During certain times of the year, the Cephalotus (and there's only one species in the whole genus)looks like any other drab swamp plant. It's only found in a small area of Australia. But part of the year it transforms it's leaves into really weird looking traps that lure, kill and digest bugs. You can see the "teeth" that keep things that crawl in from crawling out, and the basin is filled with water and chemicals where the prey is dissolved and the nutrients are absorbed.
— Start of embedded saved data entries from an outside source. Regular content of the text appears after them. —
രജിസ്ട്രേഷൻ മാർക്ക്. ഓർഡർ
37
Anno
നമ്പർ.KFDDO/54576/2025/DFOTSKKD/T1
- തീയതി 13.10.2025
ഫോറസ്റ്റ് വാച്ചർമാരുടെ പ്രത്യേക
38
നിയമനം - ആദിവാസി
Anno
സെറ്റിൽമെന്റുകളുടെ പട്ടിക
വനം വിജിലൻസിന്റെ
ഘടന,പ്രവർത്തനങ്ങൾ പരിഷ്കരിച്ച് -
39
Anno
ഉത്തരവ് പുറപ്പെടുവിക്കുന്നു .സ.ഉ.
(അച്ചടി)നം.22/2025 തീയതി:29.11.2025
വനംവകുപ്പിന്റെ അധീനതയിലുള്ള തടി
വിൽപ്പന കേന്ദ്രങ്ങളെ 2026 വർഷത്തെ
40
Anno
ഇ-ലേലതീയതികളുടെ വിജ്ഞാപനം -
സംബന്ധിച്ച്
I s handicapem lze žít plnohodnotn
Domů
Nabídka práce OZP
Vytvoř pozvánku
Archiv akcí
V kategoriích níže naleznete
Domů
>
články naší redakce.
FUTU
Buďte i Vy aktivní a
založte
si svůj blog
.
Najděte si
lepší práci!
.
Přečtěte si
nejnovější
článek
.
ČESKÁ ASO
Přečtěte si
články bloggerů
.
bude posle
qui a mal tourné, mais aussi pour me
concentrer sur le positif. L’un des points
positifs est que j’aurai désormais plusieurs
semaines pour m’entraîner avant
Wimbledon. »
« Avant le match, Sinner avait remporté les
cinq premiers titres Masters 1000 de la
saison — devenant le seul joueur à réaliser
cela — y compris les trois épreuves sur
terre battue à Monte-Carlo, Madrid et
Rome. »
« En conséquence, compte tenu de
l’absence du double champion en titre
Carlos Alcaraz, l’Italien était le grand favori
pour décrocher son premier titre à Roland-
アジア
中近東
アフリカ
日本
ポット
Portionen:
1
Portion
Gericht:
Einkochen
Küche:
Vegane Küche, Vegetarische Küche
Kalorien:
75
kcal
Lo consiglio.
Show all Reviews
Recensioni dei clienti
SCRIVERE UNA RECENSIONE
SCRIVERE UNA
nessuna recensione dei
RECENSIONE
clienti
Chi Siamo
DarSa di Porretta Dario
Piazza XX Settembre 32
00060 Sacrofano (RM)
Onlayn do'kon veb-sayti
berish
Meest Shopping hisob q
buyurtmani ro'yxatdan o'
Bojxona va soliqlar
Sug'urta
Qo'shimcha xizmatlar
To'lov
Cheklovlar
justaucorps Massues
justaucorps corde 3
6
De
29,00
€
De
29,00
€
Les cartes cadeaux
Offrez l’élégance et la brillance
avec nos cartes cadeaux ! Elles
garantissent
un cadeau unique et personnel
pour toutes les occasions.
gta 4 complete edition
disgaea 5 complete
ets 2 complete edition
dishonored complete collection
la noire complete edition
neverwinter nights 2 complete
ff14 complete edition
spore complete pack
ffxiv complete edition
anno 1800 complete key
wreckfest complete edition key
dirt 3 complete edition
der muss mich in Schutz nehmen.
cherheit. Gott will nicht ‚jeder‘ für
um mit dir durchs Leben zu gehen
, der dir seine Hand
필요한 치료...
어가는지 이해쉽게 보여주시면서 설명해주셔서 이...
These are some of the only carnivorous plants that grow in the shade, and they are hard to keep alive! I started this one from a little clump of tissue culture several years ago, and currently have a half dozen. A couple years ago they all died except one, from something that they just call sudden death syndrome. They've pretty much got to be grown in living sphagnum moss, for some reason.


----------



## py3ak (Aug 23, 2010)

I can see Morticia feeding it now.


----------



## baron (Aug 23, 2010)

Wow, that sure is beautiful and kind of scary looking. You post some great pictures.


----------



## Zenas (Aug 23, 2010)

How many odd plants do you have?


----------



## Laura (Aug 23, 2010)

I can't say I've ever been scared by a plant, til now. That seriously looks like a face with eyes and a big mouth, with some sort of deadly collar around its neck. Wow.


----------



## TimV (Aug 23, 2010)

I just wish it were bigger. Much bigger.

---------- Post added at 04:59 PM ---------- Previous post was at 04:46 PM ----------

PS Laura you imagination is worse than mine. And mine's bad. I see the eyes now, but only since you pointed them out to me. You need help, and soon  But where does than leave me, since I see them now too? Have I judged myself???


----------